Quinto. Chiedersi come facciano a stare tanto bene assieme una così precisa educazione musicale e un’impudenza così sfacciata, nel buttare là, senza remore né timidezze, melodie galoppanti e trascinatrici. Johann figlio ci darebbe la spiegazione subito, come quella volta che, ragazzo, fu messo dal suo maestro Drexler all’organo per una funzione religiosa. Si sentì all’improvviso piovere nella chiesa le note d’un bellissimo valzer: «Scusi, maestro», disse, «avevo cominciato per costruire una fuga come Bach, ma mi è venuto fuori questo”. Ma dove sta il segreto per cui un valzer che viene fuori ha quella qualità, quel fascino? Forse perché ciò che non si può dire e ciò che non si può tacere, la musica lo esprime, e quella di Strauss esplode nei nostri animi. Sesto. Leggersi un bel libro sugli Strauss. C’è di tutto, in quelle vite. Il padre trova difficoltà a mantenere la famiglia, perché nel frattempo ha avuto cinque figli da una modista. Il figlio ha l’assoluta proibizione di imparare il mestiere di direttore d’orchestra e specialmente di quel genere. Era ormai netta la funzione diversa della musica classica e di quella leggera, anche se il valore assoluto a volte non divergeva troppo, si trattava di vivere soltanto in altri ambienti. Finché videro il piccolo Johann al pianoforte non furono preoccupati. Ma quando prese in mano il violino capirono che la sua sorte era segnata… per la nostra fortuna.

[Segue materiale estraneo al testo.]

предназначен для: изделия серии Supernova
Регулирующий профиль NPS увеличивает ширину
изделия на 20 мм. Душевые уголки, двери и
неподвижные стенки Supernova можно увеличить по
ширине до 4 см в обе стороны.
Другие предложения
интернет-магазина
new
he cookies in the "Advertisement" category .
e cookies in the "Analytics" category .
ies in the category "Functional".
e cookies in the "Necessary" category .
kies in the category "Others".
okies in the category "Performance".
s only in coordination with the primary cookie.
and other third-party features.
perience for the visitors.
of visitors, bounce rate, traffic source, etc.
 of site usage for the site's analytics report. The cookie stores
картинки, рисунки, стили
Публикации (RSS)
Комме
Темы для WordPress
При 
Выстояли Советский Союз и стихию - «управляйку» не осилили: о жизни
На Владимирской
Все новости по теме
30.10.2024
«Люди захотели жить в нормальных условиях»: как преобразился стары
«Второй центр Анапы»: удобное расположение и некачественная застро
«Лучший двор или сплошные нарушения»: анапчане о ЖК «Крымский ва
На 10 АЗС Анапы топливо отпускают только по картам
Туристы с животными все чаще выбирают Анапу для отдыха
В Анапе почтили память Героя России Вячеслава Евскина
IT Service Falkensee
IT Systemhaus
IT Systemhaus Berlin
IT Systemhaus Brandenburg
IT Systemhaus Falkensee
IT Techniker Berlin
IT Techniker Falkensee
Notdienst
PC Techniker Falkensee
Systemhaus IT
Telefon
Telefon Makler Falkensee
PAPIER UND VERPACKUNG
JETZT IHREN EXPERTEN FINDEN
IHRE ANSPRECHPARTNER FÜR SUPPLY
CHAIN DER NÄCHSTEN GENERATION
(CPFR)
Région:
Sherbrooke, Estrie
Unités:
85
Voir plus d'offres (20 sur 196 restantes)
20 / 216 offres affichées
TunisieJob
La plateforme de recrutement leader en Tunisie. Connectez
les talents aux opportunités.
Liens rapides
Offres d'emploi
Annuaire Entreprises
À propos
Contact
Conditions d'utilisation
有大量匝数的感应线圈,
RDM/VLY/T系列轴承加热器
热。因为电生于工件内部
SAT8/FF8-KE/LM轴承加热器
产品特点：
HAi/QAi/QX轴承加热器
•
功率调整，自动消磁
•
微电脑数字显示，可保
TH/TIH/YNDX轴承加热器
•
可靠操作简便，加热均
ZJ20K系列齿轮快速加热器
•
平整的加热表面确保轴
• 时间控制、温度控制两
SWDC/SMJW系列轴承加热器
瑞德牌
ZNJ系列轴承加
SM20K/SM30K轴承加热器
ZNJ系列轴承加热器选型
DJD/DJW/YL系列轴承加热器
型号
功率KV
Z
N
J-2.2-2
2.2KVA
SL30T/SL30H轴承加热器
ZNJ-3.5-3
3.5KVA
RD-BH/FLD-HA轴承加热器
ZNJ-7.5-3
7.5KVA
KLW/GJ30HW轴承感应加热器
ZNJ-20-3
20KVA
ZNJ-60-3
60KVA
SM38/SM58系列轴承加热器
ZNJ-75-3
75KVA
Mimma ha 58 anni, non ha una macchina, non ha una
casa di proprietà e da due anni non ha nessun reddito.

Ero al settimo indizio per far capire in modo ragionato la musica, Strauss e il fantastico clima del Concerto di Capodanno, quando il mio compagno di viaggio ebbe valigia (sulla quale vi erano incise le iniziali J. S.) e taxi, e mi fece notare che per quella sera aveva già appreso abbastanza; scomparve. Ci lasciammo: convinto, lui, che forse avrebbe allora cominciato a capire e anche ad amare Strauss; convintissimo, io, che uno che stava ad ascoltare me e non Strauss era perduto all’amore della musica. Intanto lo vidi correre a perdifiato verso la Musikvereinsplatz… Ad un tratto mi ridestai dal sonno. Così non conobbe mai il mio settimo modo, il più importante. Lo svelo a voi, è questo: dimenticare tutti gli altri sei, aprirsi alla musica ed ascoltare liberamente la magia della Filarmonica di Vienna, del Concerto di Capodanno, facendo vibrare come corde di violini la nostra emozione, la realtà più affascinante della nostra vita.